Creating an interfaith wedding that is meaningful, memorable and perfectly you starts focusing on personalizing the ceremony to reflect the needs, beliefs, and values of you as a couple and your families.
Planning a Jewish Wedding
Mazel Tov! So you’re newly engaged? Well, welcome to the wonderful world of wedding planning. Whether you are a devout Jew or not, there are many customs and traditions that you try to incorporate into your big day to keep tradition alive. Some of these ideas include the following:
1. Choosing the Date
Sabbath falls on a Friday night, and devout or strict Jewish people view this as a big no-no. Jewish weddings are generally prohibited on Shabbat and festivals–including Rosh Hashanah, Yom Kippur, Passover, Shavuot, and Sukkot- and many other holidays. Because many of these dates fall during prime wedding season (spring-summer), it’s important to check an accurate Jewish calendar (such as www.hebcal.com) before you select a date.
2. Choosing a Ketubah
If you’ve already acquired a marriage license through your county/state, you understand this document represents your union as husband and wife in the legal sense. Well, in Jewish culture, you sign yet another license as well. Traditionally, a ketubah served as a kind of premarital contract, outlining a bride’s ongoing rights: food, clothing, and even sex should be provided during the course of the marriage. The ketubah also specified her rights in the case of her husband’s death or their divorce. Many contemporary couples choose to veer away from the traditional ketubah text and its implications and instead choose a text that expresses their hopes and commitments for their marriage.
via Gallery Judaica
3. Selecting a Huppah
If you have ever attended a Jewish ceremony, you’ve probably wondered what the large canopy covering the couple and officiant is. Well, that is a huppah. It creates a sacred space that is both open for all to see and private and intimate for the couple beneath it. It symbolizes their new home together.
via The Knot
4. Breaking the Wedding Glass
At the conclusion of the blessings, the groom breaks the glass with his right foot, as an additional remembrance of the destruction of the Holy Temple in Jerusalem. Traditionally, this custom was also incorporated into the ceremony to remind everyone that even at the height of one’s personal joy, we must, nevertheless, remember the destruction of the Temple in Jerusalem. The breaking of the glass symbolizes the breaking of our hearts in remembrance.

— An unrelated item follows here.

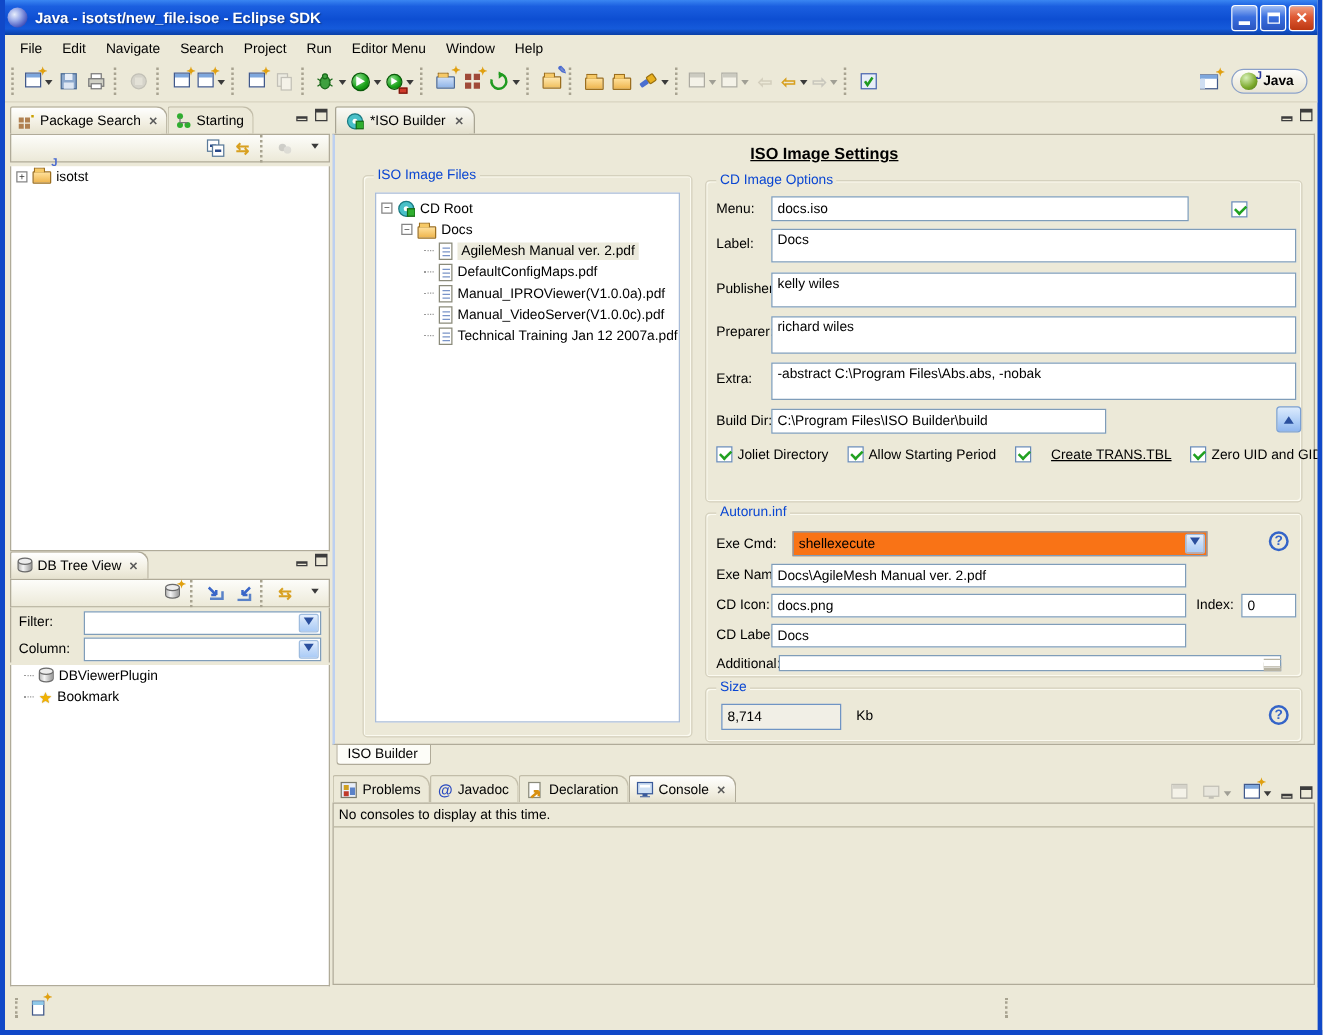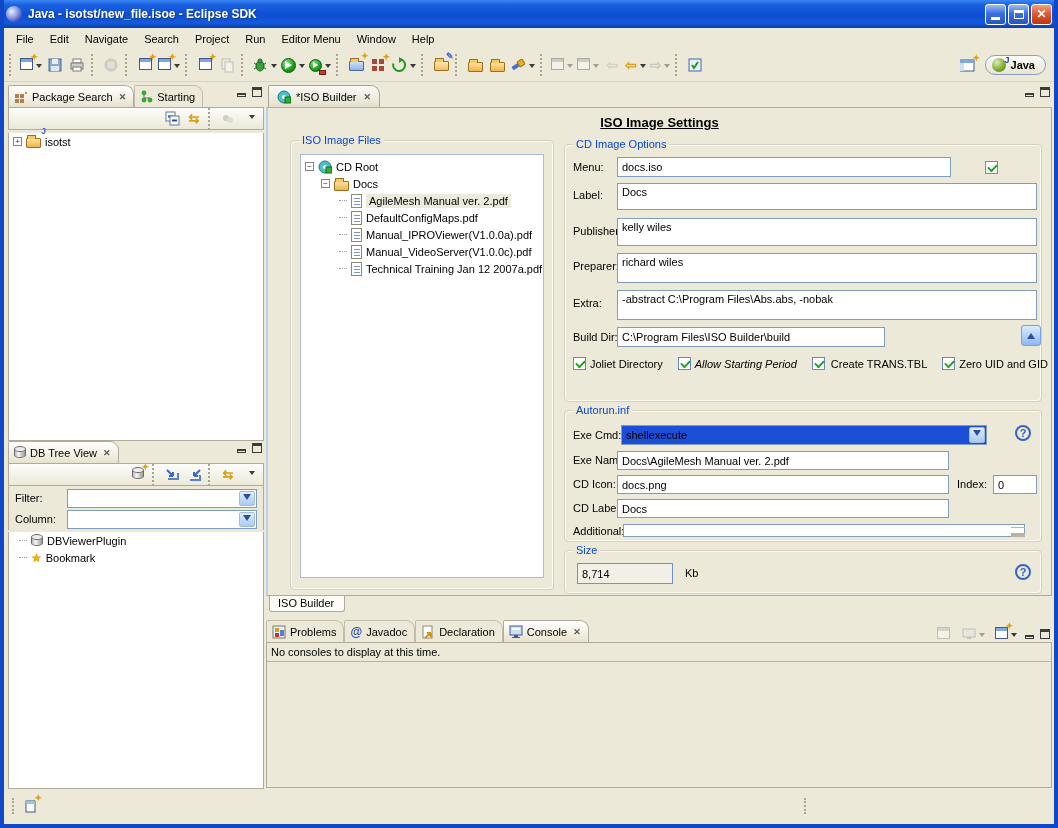"Allow Starting Period" span { font-style: italic -> none }
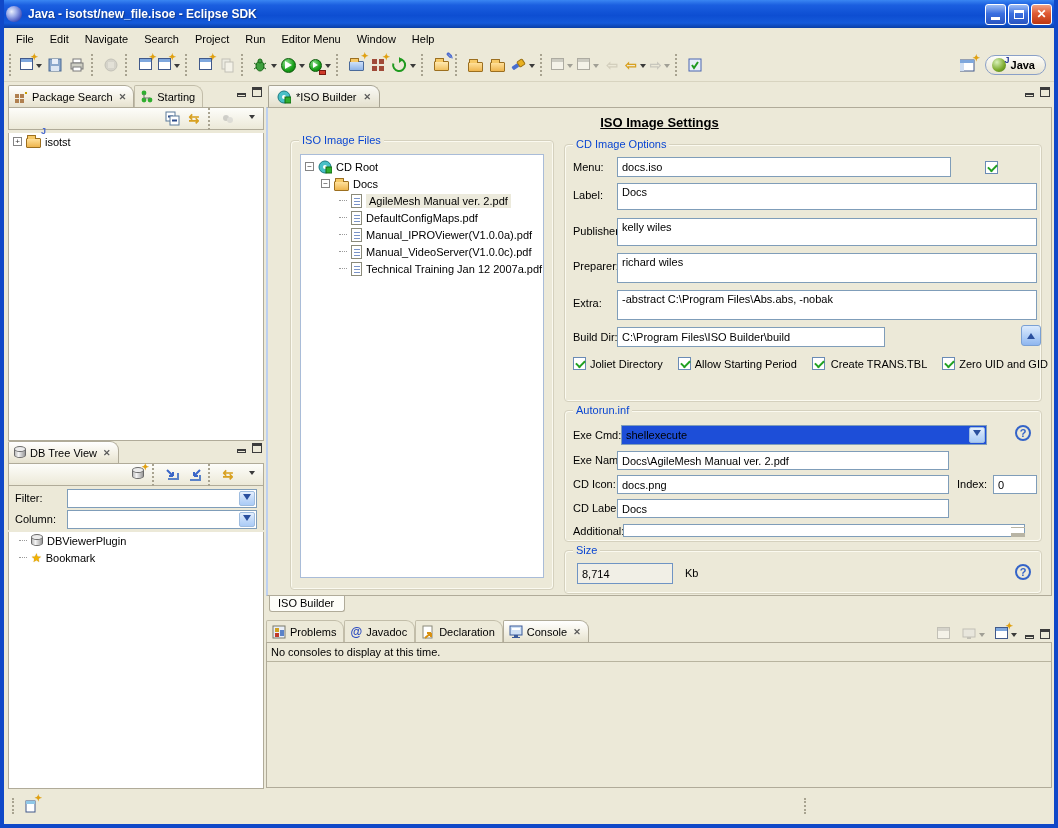"Create TRANS.TBL" span { gap: 6px -> 16px; text-decoration: none -> underline }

5. Traditional Jewish Wedding Dance Options
Two of the most traditional and well-known Jewish wedding dance numbers are the Hora and the Mezinke Tanz (Krenzl). These two dances are often done during a Jewish wedding reception.

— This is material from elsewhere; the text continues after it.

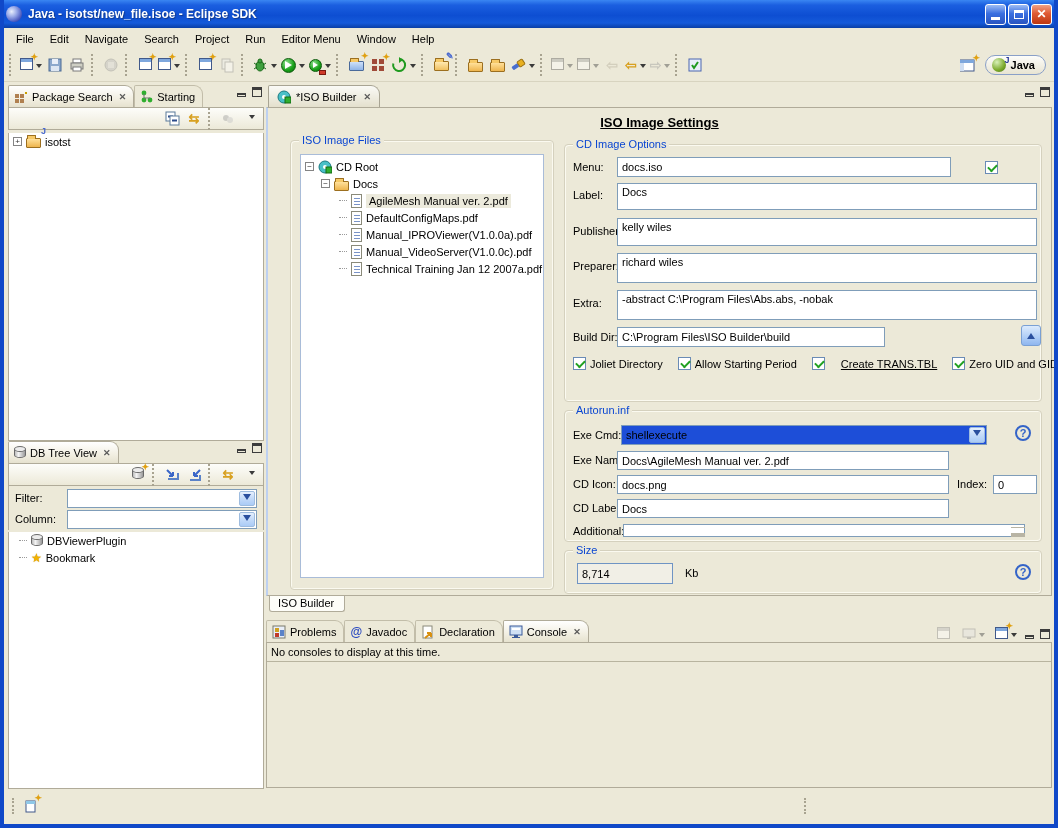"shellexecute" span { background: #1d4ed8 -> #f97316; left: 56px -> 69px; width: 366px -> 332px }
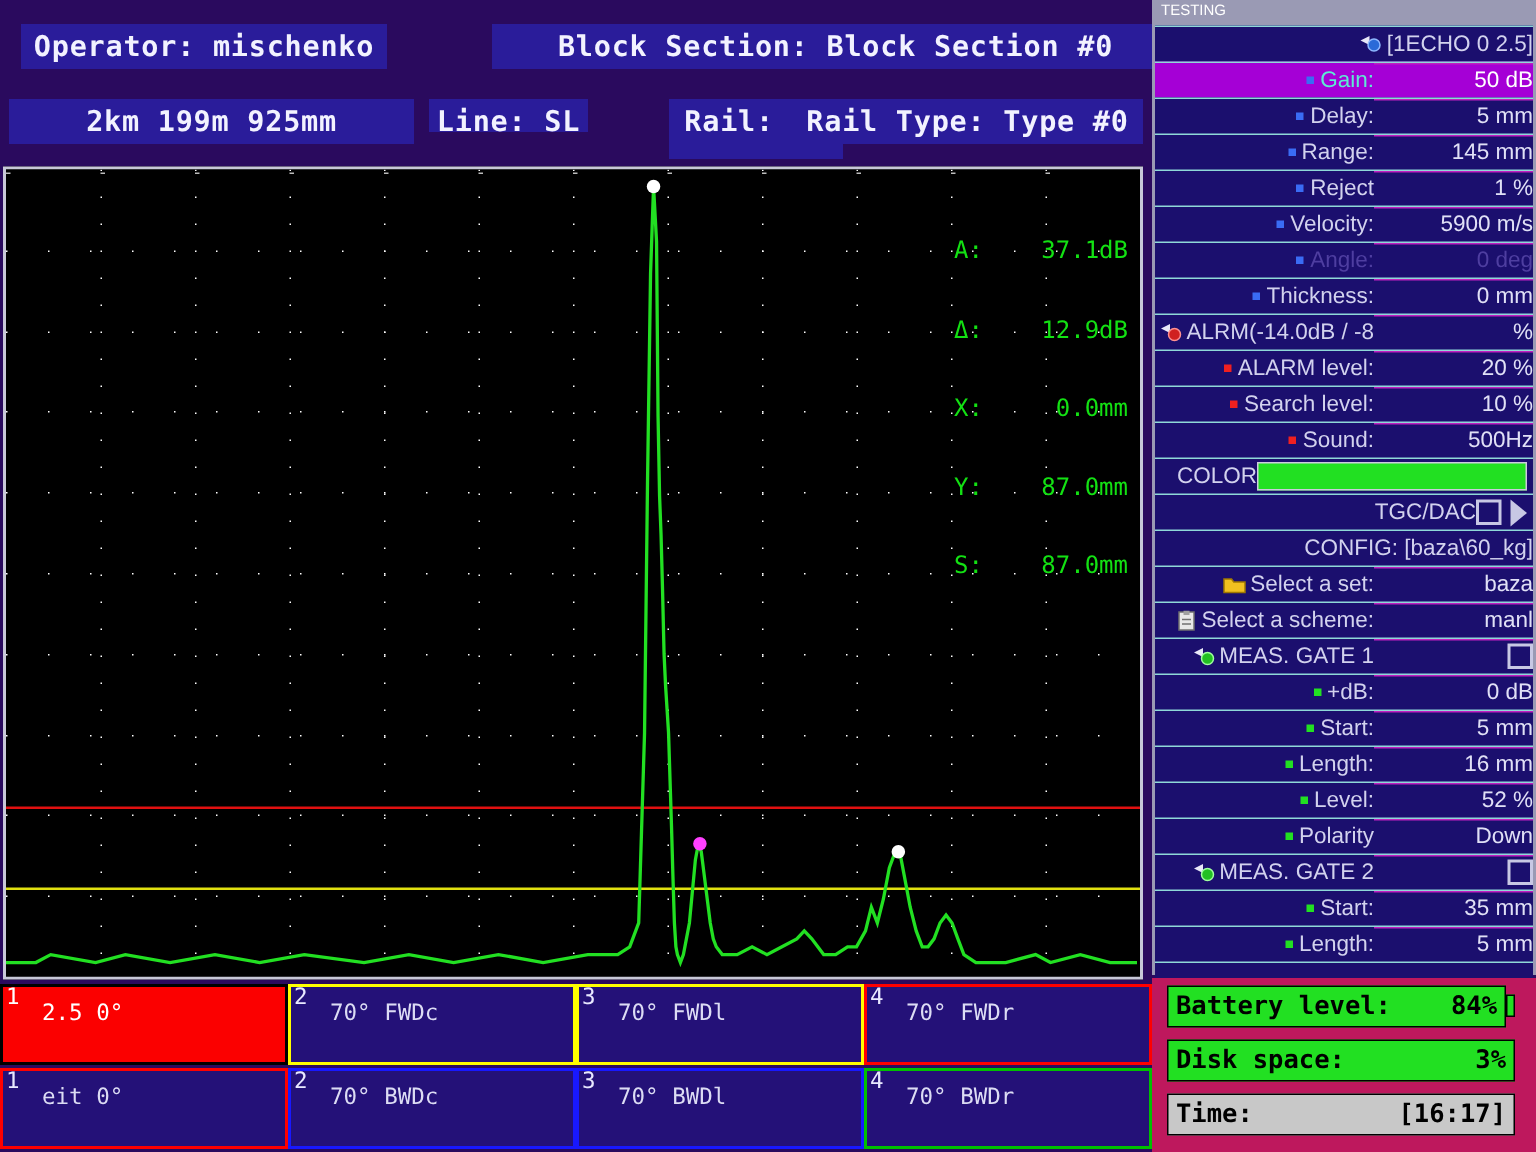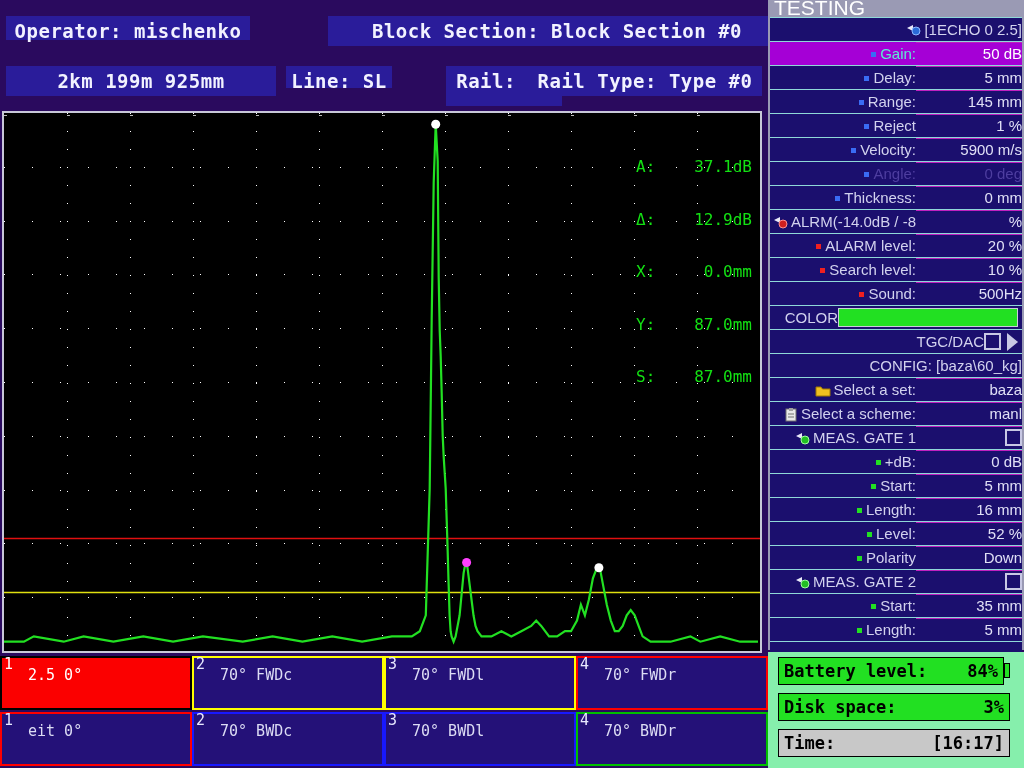"TESTING" .p-title { font-size: 21px -> 10px }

During the Hora, the bride and groom are lifted above the shoulders of guests. Sitting upon chairs, they may wave handkerchiefs at each other or hold onto the ends of a single handkerchief. Be careful not to drop them! While hoisting the two in the air, a large circle of guests dances around them clockwise or counterclockwise
The Mezinke Tanz is a dance that arose out of the traditional Krenzl. Krenzl, which refers to a crown, occurred when the last daughter was married. This is a special dance for the mother as they adorn her with a crown of flowers.